Margaret Atwood

Night Poem - Analysis

A lullaby that keeps turning into a haunting

The poem begins by offering comfort, but its deepest claim is more unsettling: the night’s fear can’t be banished by explanation, only renamed. What starts as a soothing dismissal—nothing to be afraid of, only the wind—quickly becomes a myth-making exercise where weather turns into family: your father the thunder, your mother the rain. The speaker tries to domesticate the dark by giving it parents, as if the child could relax if the unknown had a familiar face. Yet the poem keeps slipping: each reassurance opens into a stranger, wetter world where ordinary categories (parent/stranger, shadow/self, safety/danger) won’t hold.

The country of water: a landscape that erases identity

Atwood places the child in a distinctly saturated terrain: this country of water, a phrase that feels both geographic and psychological. The beige moon is damp as a mushroom, an image that makes the sky itself seem earthy, soft, and slightly decayed. The details—drowned stumps, long birds that swim, moss growing on all sides—create a world where up and down blur, where boundaries rot and drift. Even the self is unstable: your shadow is not your shadow but a reflection. In water, you don’t get a solid outline; you get a wavering double. The poem’s fear isn’t a monster in the room so much as the loss of a fixed, reliable self.

When the curtain closes, the real parents vanish

The poem’s first real turn arrives with the door and the curtain: your true parents disappear when the curtain covers your door. This is a child’s nightly fact made cosmic. The curtain doesn’t just block light; it replaces one order of reality with another. The earlier parent-images (thunder, rain) now feel like a transitional story told at bedtime, because once the door is covered, the poem insists on a different family arrangement. The tension sharpens: the child is protected by love, yet also exposed to something older, colder, and more impersonal than love.

The others as caretakers and intruders

We are the others is a chilling line because it’s both an introduction and a claim of intimacy. These figures come from under the lake, carrying the poem’s water-world into the bedroom. They stand silently beside your bed with heads of darkness—not faces, not expressions, just the substance of night itself. And yet they also perform gestures of care: they have come to cover you with red wool, a warm, domestic material that should belong to human hands. The contradiction is deliberate and unresolved: comfort arrives in the same shape as threat. Even their tenderness is unsettling—our tears, distant whispers—because it suggests a sorrow that precedes the child and can’t be explained away like wind direction.

Sleep as an ark, and the strange family that waits

The child is rocked in the rain’s arms, as if the mother-image returns, but now it is elemental rather than personal. Sleep becomes the chilly ark: a shelter that floats, temporary and cold, built for surviving a flood rather than enjoying rest.
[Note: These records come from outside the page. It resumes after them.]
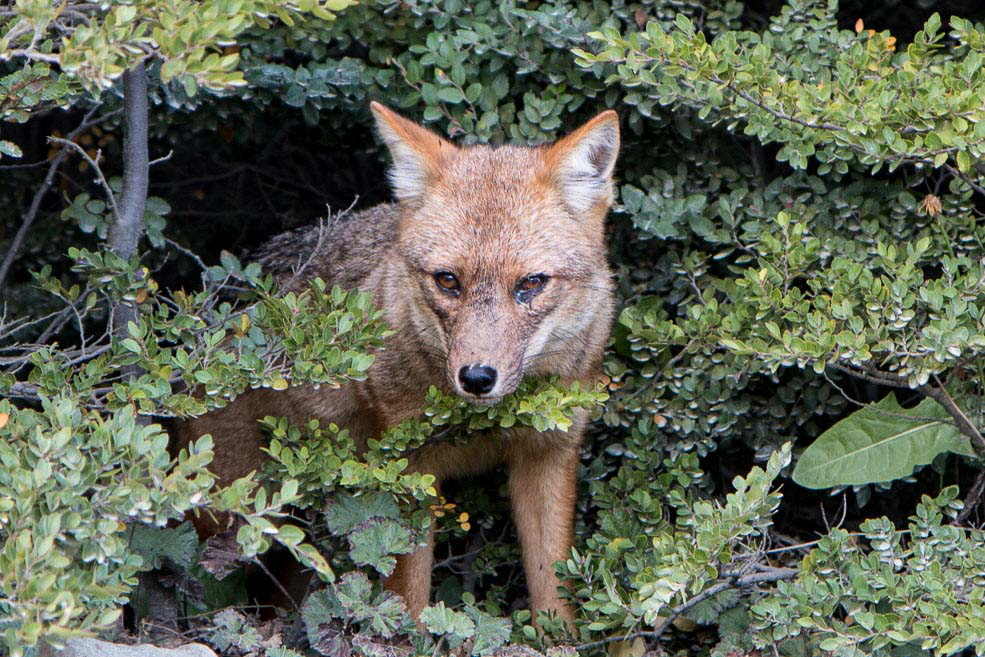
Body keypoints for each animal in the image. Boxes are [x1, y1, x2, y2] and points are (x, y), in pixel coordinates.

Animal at [177, 100, 616, 624]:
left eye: (531, 284)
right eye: (447, 281)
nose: (477, 378)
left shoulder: (548, 456)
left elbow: (554, 593)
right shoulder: (408, 466)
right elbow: (407, 596)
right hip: (227, 516)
Meanwhile the speakers call themselves your night father and mother, claiming the parental role that the true parents have lost once the curtain falls. Their tools are grimly inadequate: cold hands and a dead flashlight. A flashlight should cut through darkness; a dead one only confirms it. The poem keeps insisting that night-care is real, but also that it is made of failure and limit.

One candle, twenty years: the fear that becomes an echo

In the final movement, the poem reveals what these others truly are: only wavering shadows thrown by one candle. The supernatural presence collapses into a physical cause, but it doesn’t become harmless. The candle explains the shadows without dispelling their power; in fact, the explanation makes the haunting more intimate, because it locates the terror inside the room, inside perception itself. The closing promise—this echo you will hear twenty years later—stretches the bedtime scene into adulthood. The poem suggests that what a child learns at night is not simply fear of darkness, but fear of how easily the mind manufactures parents, ghosts, and meanings out of a small, trembling light.

The hardest thought the poem won’t quite say

If these figures are only candle-shadows, why do they speak in tears and distant whispers, and why do they sound so certain about the future? The poem seems to imply that the child’s imagination is not a private toy but a doorway: once the curtain closes, something in you starts practicing the voices you’ll live with later. What’s frightening isn’t that the bedroom contains spirits; it’s that your own systems of comfort can become the machinery of haunting.